Convert the stretch of the listing from the line containing "services. Malware such as HijackLoader and" through the line containing "blocklists against suspicious domains, and" into a Markdown table with the columns No. and Text. Give each line its own numbered row and leave out blank lines.

** INFORMATION PROVIDED follows **

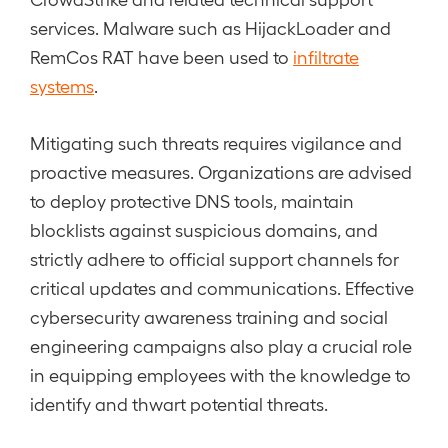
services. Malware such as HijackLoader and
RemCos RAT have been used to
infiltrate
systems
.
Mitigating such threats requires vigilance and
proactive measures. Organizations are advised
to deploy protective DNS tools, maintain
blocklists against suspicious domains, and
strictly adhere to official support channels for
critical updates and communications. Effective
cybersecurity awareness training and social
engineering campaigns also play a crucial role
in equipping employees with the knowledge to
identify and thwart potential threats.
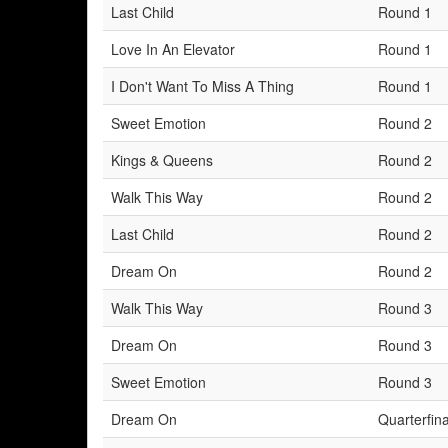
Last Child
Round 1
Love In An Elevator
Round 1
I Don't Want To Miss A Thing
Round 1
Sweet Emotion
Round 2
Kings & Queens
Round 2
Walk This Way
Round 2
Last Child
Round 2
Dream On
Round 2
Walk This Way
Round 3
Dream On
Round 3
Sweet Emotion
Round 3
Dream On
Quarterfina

** End of INFORMATION PROVIDED **
** INFORMATION PROVIDED follows **

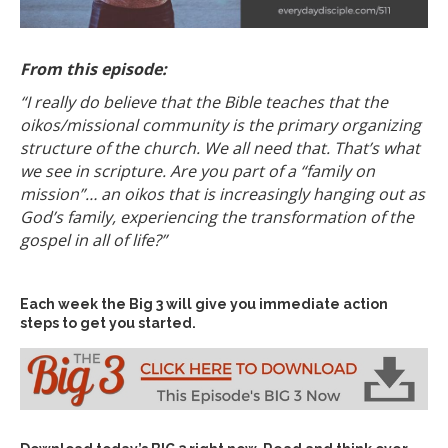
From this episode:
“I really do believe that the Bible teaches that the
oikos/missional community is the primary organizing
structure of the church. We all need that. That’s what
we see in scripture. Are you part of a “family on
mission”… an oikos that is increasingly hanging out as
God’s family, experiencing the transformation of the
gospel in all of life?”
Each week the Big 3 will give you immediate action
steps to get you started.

** End of INFORMATION PROVIDED **

PROBLEM SOLUTION:
| No. | Text |
|---|---|
| 1 | services. Malware such as HijackLoader and |
| 2 | RemCos RAT have been used to |
| 3 | infiltrate |
| 4 | systems |
| 5 | . |
| 6 | Mitigating such threats requires vigilance and |
| 7 | proactive measures. Organizations are advised |
| 8 | to deploy protective DNS tools, maintain |
| 9 | blocklists against suspicious domains, and |